Consigne A: Selon l'article sur les paroisses chrétiennes de Gaza, de quelle nationalité est le curé de la paroisse de la Sainte Famille ?
Consigne B: Reprenez l'article sur les paroisses chrétiennes de Gaza après sa dernière phrase et rédigez-en la suite.

LE REGARD DES STRATEGES – Les paroisses chrétiennes de Gaza seront-elles le grain de sable dans la machinerie du nettoyage ethnique prévu par le gouvernement Netanyahou? L’actuel plan israélien est d’enfermer tous les Palestiniens de Gaza dans un immense camp de concentration, au sud de la bande de Gaza, à l’endroit où se trouvait Rafah, aujourd’hui largement détruite. Pour ce faire, l’armée israélienne devra cependant expulser aussi les chrétiens qui se trouvent à Gaza, dans les deux paroisses, l’une, catholique, celle de la Sainte Famille; l’autre, orthodoxe, celle de Saint Porphyre. Le gouvernement et la majorité des Israéliens ont suffisamment montré qu’ils n’avaient aucun tabou. Cependant, en pratique, il sera très difficile d’expulser les chrétiens de la ville de Gaza, à moins de vouloir rompre de facto les relations avec le Saint-Siège, d’une part et la Russie, d’autre part. Or les paroisses chrétiennes abritent aussi de nombreux musulmans de Gaza, qu’elles ont accueilli depuis dix-huit mois. Elles sont comme les derniers bastions de Gaza sur le chemin de l’expulsion généralisée.
Parmi la dizaine de comptes X que je suis quotidiennement pour avoir une information fiable sur Gaza, il y a le compte @chunguskitten qui donne chaque jour des nouvelles des deux paroisses chrétiennes, situées dans la ville de Gaza: ci-dessus la paroisse orthodoxe, Saint Porphyre. Et ci-dessous la paroisse catholique, La Sainte Famille:
Qu’il s’agisse de célébrer la messe pour la fête de Saint Pierre et Saint Paul dans les magnifiques ornements de la liturgie orthodoxe, ou de réciter le Rosaire à la Vierge Marie, quotidiennement, avec les enfants, comme aiment le faire les catholiques, le souci est le même, comme l’a expliqué le P-re Romanelli, curé (Argentin de nationalité) de la paroisse de la Sainte Famille, selon un témoignage que j’ai recueilli vendredi soir: pour tenir dans ces événements terribles, il faut de la tenue, explique le curé. La liturgie structure les journées, elle permet de vaincre la peur, les angoisses, le sentiment d’être abandonné par le reste du monde – ou presque.

Données fournies:

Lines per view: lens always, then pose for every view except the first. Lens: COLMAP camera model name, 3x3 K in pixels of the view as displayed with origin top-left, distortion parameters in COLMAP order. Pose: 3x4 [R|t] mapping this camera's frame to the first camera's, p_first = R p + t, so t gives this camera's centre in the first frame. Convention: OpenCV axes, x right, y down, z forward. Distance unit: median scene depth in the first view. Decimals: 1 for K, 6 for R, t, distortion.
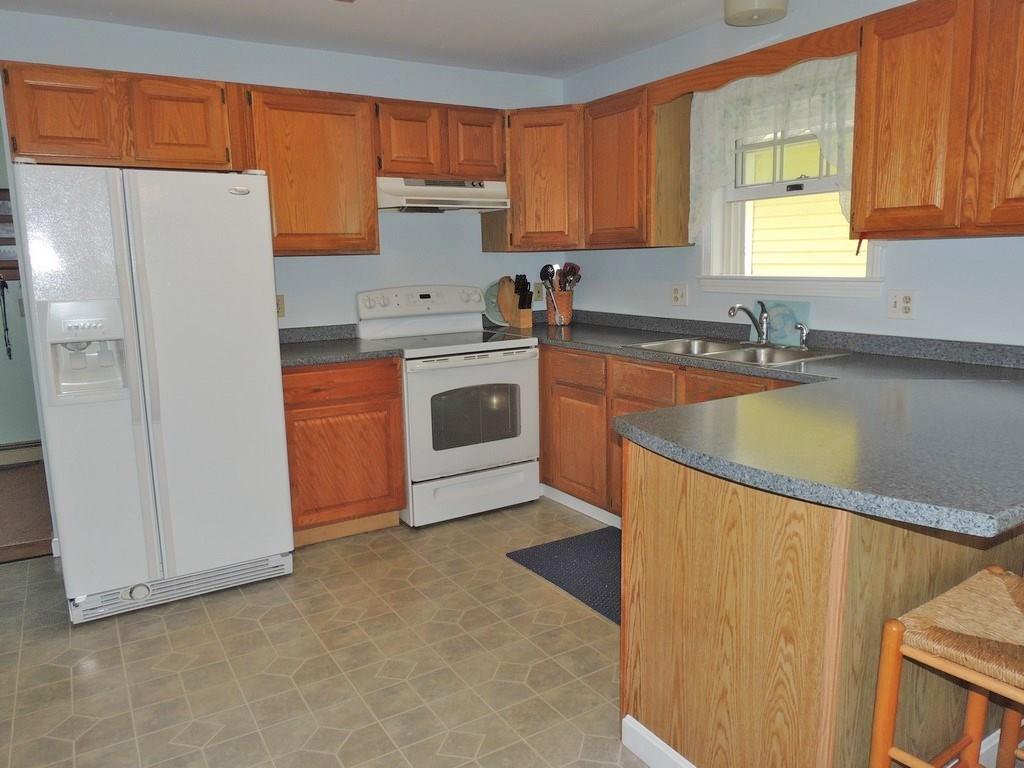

Réponse attendue A: Il est de nationalité argentine.

Réponse attendue B:
Regardez cette impressionnante vidéo, où l’on entend une bombe tomber à proximité de la Sainte Famille, alors qu’a lieu la récitation du chapelet:
L’ordre d’évacuation israélien
Les bombardements israéliens qui continuent sont destinés à convaincre la population palestinienne de partir vers le sud, vers l’immense camp de concentration que Tel-Aviv veut mettre en place – afin de prendre définitivement en étau les Palestiniens survivant de la bande de Gaza et les forcer à l’émigration.
Vendredi 11 juillet est tombé un ordre d’évacuation qui concerne aussi les paroisses chrétiennes:
Les Israéliens iront-ils jusqu’au bout? Expulseront-ils aussi les chrétiens de Gaza et toutes les familles musulmanes qu’elles ont accueilli depuis vingt mois? Comme me l’a raconté la personne familière avec l’action du Père Romanelli que j’ai rencontrée vendredi soir, quand le curé catholique de Gaza dit qu’il faut « tenir », ce n’est pas seulement pour les chrétiens, c’est pour tous les Palestiniens de Gaza, quelle que soit leur croyance!
Il y a en effet dans les bâtiments adjacents aux deux églises – bâtiments qui ont été visés à plusieurs reprises par l’armée israélienne – des centaines de réfugiés mais aussi des malades, des personnes âgées, des enfants à qui on a pu continuer à faire l’école. Dans la paroisse catholique, le Père Romanelli est aidé dans sa tâche par des religieuses Sœurs du Rosaire, Sœurs du Verbe incarné et Sœurs de la Charité (Mère Teresa). S’il devait y avoir une expulsion, elle viserait aussi les personnes âgées ou handicapées qui sont accueillies dans la paroisse.
Le dilemme israélien
On voit bien le dilemme pour l’Etat israélien: il peut forcer le destin et expulser la population des deux paroisses; alors, sous les yeux du monde entier, on verra – ce dont peu ont conscience – qu’Israël persécute les chrétiens autant que les musulmans (le taux de pertes chez les chrétiens de Gaza est, en pourcentage, aussi élevé que celui des musulmans). Les relations avec la Russie – qui défend les chrétiens orthodoxes – et avec le Saint-Siège – Léon XIV est aussi intransigeant avec Tel-Aviv que son prédécesseur – se détérioreront encore, si elle ne se rompent pas.
D’un autre côté, si Israël laisse les paroisses tranquilles, malgré les ordres donnés, les chrétiens auront été le grain de sable dans la machinerie du nettoyage ethnique: il resterait dans la vieille ville de Gaza, des Palestiniens chrétiens et musulmans.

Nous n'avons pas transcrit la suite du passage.